Hand wave about that all you want.


And if it doesn't? Money can happily flow in circles without doing anything productive and, depending on the accounting used, it can prop up GDP.


If it ends with a destroyed environment and billions affected it's not.

Hand wave about that all you want.

Plus "quality of life" is subjective. Some people (or some countries/cultures) can think about all kind of crap as essential to their "quality of life".

Hand wave about that all you want too.


Which is orthogonal I think.

A lot of GDP growth is in box-moving, paper shuffling, services, sales and so on, which can be made with "less stuff" (e.g some even completely online).

OTOH, tons of industrial production for US companies, the dirty kind, has been moved to China and co.

Even if the US "manufacture's more units than ever" (and what those units are?
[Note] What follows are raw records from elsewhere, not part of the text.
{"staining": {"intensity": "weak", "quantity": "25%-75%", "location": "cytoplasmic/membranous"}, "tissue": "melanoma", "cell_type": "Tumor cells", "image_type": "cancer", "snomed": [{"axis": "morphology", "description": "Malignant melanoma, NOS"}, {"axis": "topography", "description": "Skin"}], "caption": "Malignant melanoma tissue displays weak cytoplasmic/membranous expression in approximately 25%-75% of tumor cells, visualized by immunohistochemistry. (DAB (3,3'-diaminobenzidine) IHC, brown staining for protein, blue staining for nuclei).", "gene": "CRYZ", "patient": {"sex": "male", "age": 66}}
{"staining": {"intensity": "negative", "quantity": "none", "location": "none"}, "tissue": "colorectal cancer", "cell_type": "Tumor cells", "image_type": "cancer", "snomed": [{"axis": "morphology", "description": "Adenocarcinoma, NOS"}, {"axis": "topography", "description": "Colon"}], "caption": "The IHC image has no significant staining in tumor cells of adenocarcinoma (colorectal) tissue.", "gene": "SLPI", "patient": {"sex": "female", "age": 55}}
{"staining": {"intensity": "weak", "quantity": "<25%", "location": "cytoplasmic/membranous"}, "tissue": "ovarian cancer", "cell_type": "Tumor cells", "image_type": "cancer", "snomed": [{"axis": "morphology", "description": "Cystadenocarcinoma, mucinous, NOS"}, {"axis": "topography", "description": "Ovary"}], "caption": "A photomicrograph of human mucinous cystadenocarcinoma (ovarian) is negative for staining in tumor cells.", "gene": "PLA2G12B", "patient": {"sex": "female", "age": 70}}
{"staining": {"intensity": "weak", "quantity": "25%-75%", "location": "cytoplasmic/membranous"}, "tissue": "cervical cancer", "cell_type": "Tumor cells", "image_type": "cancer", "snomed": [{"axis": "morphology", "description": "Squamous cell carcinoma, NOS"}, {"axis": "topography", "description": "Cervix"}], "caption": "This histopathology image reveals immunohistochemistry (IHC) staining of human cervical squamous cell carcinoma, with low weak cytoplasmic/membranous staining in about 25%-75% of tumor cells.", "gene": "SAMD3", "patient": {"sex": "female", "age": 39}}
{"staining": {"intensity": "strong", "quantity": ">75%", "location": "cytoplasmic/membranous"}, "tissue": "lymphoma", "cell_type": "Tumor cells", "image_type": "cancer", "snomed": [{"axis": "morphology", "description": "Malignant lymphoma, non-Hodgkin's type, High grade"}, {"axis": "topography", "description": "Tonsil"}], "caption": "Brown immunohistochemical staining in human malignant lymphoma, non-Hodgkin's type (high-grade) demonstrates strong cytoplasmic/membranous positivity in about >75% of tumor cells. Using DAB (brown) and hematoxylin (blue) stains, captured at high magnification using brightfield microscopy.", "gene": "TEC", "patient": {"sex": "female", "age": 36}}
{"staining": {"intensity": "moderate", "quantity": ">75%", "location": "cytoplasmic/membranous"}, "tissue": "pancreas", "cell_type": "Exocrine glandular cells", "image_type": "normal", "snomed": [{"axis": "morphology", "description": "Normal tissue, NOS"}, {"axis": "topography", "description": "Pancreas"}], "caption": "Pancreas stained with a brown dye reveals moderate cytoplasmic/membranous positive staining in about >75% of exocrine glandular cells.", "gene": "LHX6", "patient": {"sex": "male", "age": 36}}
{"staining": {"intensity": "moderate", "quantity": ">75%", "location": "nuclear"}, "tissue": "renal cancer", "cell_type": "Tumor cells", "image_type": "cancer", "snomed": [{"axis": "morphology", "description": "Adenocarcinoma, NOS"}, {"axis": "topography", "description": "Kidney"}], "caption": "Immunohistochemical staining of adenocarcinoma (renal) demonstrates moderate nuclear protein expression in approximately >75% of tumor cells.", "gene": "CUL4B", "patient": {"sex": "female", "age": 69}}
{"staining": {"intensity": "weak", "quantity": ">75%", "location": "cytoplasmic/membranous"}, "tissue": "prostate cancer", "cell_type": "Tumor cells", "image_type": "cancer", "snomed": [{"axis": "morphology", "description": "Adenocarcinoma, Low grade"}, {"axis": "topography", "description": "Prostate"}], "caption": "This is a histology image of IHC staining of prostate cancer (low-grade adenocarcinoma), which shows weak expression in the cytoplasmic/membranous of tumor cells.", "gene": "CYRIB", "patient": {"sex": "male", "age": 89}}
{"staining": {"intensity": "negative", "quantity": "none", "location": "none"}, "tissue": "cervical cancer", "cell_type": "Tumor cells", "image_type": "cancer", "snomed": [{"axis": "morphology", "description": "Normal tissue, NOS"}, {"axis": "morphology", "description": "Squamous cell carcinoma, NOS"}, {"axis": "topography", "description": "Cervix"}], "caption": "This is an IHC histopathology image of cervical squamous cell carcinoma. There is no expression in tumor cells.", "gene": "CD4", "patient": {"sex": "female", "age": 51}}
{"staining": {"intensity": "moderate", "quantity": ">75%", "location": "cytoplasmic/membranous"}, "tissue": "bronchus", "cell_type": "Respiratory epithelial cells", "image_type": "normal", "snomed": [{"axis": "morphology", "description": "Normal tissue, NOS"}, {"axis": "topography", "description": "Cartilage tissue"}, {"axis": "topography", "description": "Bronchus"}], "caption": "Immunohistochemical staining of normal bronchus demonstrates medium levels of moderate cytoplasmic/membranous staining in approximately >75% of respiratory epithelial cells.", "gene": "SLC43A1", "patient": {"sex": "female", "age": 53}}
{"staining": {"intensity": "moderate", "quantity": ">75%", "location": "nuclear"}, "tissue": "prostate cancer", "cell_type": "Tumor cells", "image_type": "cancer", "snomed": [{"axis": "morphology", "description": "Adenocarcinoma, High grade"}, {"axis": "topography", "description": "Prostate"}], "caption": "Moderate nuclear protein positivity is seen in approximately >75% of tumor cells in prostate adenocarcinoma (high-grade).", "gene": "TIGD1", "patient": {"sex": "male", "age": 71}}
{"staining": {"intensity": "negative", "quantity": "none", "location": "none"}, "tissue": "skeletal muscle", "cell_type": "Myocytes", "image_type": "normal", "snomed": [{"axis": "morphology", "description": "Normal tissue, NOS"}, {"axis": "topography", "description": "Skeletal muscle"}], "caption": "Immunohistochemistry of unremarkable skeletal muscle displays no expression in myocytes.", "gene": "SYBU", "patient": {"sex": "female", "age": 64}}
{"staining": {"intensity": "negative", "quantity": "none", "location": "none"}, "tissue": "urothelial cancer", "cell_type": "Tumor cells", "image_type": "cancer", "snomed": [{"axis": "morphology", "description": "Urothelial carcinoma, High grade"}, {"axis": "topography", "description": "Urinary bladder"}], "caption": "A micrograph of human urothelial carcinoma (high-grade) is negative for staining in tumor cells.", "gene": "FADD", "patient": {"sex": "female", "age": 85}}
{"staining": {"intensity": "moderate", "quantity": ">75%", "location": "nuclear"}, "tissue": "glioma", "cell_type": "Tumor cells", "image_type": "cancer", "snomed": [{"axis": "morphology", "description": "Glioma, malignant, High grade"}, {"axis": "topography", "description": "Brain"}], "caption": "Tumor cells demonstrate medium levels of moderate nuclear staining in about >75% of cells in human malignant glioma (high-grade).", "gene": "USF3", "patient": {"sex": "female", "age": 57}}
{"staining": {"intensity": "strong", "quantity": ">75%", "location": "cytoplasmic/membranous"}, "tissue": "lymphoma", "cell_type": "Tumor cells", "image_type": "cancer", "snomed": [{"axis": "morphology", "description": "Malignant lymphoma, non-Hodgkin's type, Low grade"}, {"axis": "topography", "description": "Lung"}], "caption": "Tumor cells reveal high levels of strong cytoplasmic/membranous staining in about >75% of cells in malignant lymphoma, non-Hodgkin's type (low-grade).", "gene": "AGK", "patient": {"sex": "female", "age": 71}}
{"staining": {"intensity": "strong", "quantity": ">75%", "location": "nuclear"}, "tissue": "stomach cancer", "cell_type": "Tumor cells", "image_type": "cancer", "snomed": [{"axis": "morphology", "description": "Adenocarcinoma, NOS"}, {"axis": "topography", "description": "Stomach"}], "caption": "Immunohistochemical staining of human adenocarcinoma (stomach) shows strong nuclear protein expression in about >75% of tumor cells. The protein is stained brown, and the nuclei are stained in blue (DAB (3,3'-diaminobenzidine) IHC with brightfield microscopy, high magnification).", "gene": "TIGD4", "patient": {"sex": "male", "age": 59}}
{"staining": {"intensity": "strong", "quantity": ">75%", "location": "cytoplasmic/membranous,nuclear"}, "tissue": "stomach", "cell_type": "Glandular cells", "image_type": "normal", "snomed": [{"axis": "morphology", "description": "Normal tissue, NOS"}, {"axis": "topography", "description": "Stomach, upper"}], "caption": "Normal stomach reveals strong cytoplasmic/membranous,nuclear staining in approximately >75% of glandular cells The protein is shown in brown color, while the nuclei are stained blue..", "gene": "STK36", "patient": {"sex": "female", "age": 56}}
If it manufactures more e.g. packaged food than ever, it wouldn't really be as polluting as manufacturing more cars or computers/mobiles, or several other kinds of products, than ever). I'd wager that the more pollutant and messy production has been moved to China / the developing world / etc.

The same way as most of the western "recycled" stuff just goes to the developing world to be pillages for parts and then dumped into landfills and rivers...


I know it's gauche to say so, but the fact that this comment is gray right now says a lot about the community.

How dare you question woke capitalism, Mr. 'api'. We want to be told we're building a better world, and we'll hang anyone who says otherwise. Didn't you see Silicon Valley?


As you accurately notice, the comment was an attack on the article's basic premise.

Yet it took the form of a question. It doesn't even try to support its implied criticism with any data or argument.

As such, it's a cheap shot that doesn't add anything. If you believe someone's work, published in a somewhat reputable outlet (and a book), to be wrong, find something that supports that criticism. Don't just throw out some lame counterargument that anybody reading the headline can come up.

Specifically, the article uses examples that are unlikely to be outsourced; Paper and cardboard, especially, aren't major inputs to big-hairy-manufacturing.

Fertilizer is an even better case, because it's impossible to outsource its use without also outsourcing agriculture. Agricultural output has obviously been growing steadily. And those statistics are rather reliable because the products are standardised, often need to be reported for various subsidies or regulatory purposes, and are traded on public markets.


Or it was just a question.


Wait until europe wakes up. A karma system based off of time zones would be super interesting even if it just a post statistical analysis.


Woke(n up) European here. As you predicted, now 'yourbandsucks is grey and 'api is in the clear, and the day here has only just started :).

Also strongly agreed about timezone karma - I would love to see some analysis of how upvotes in discussions like this fluctuate based on which part of the planet is exposed to sun at a given time.


Yup, I’m getting downvoted for daring to point out that life expectancy is declining.